● **Required action**
All of the entries should be restated word for word, but without their pictures.

Items from a dataset
========================
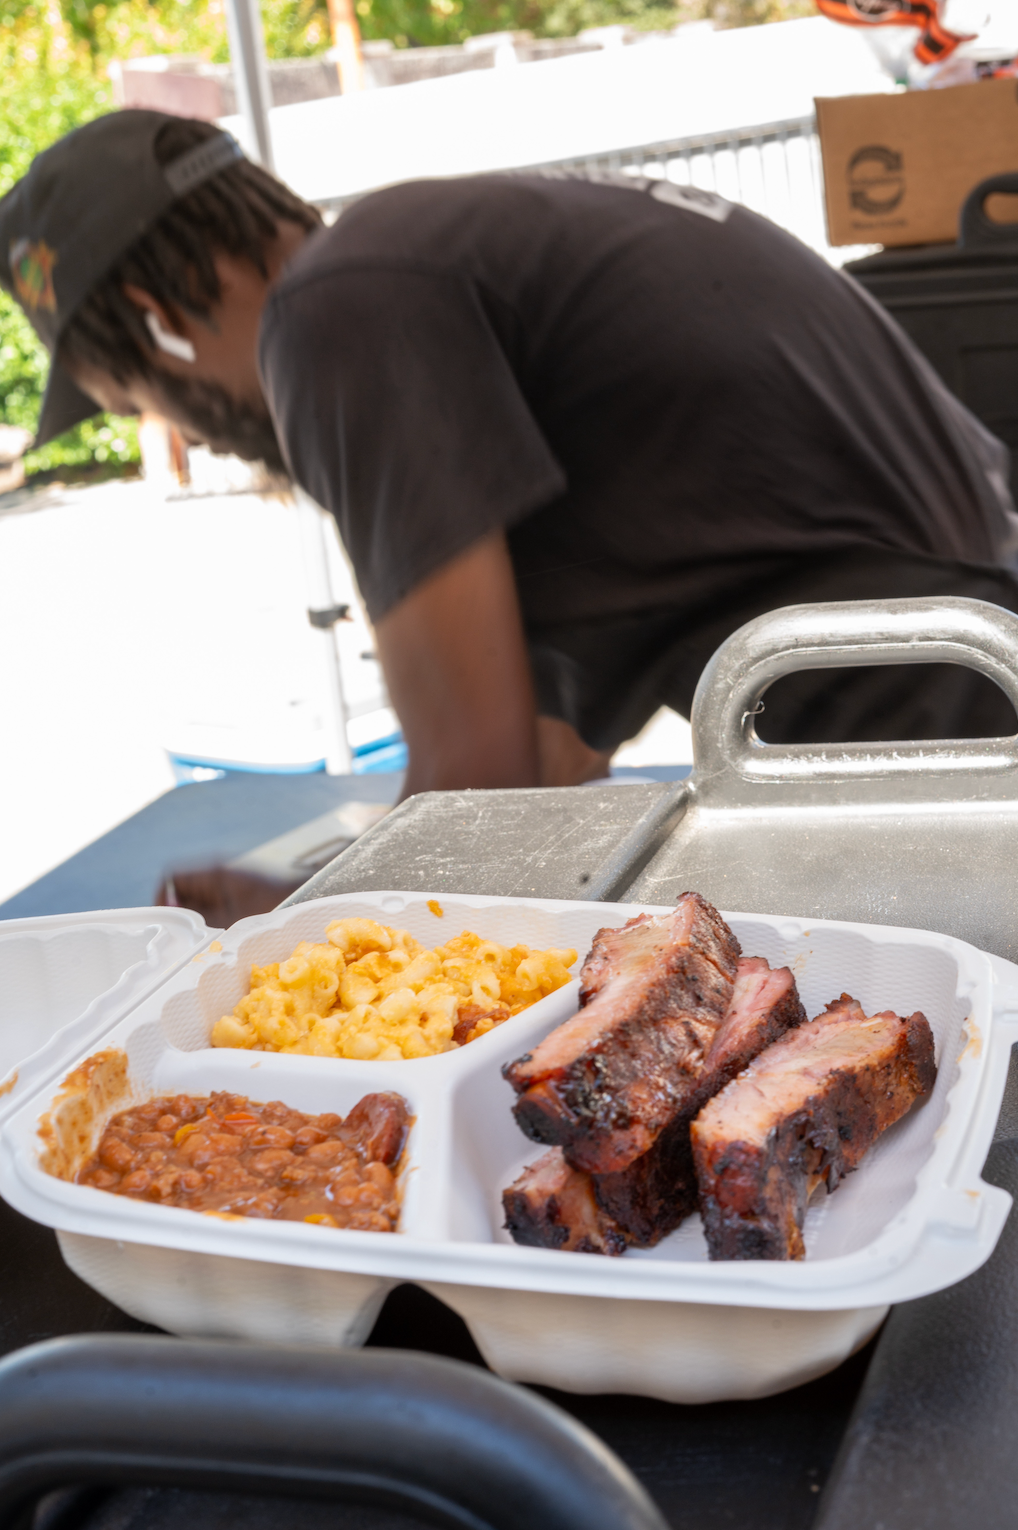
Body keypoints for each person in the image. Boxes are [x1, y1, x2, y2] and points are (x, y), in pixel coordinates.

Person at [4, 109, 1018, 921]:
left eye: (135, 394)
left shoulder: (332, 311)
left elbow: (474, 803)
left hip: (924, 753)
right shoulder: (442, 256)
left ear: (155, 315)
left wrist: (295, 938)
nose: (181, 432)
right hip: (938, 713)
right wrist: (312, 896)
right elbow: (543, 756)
========================
● **Solution for this exercise**
Body keypoints for each person in the image. Boxes are [x1, y1, x2, y2] and points are (x, y), in pixel coordinates.

Person at [4, 109, 1018, 921]:
left eye: (135, 394)
left shoulder: (332, 311)
left elbow: (474, 803)
left hip: (924, 753)
right shoulder: (442, 256)
left ear: (155, 315)
left wrist: (295, 938)
nose: (181, 432)
right hip: (938, 713)
right wrist: (312, 896)
right elbow: (543, 756)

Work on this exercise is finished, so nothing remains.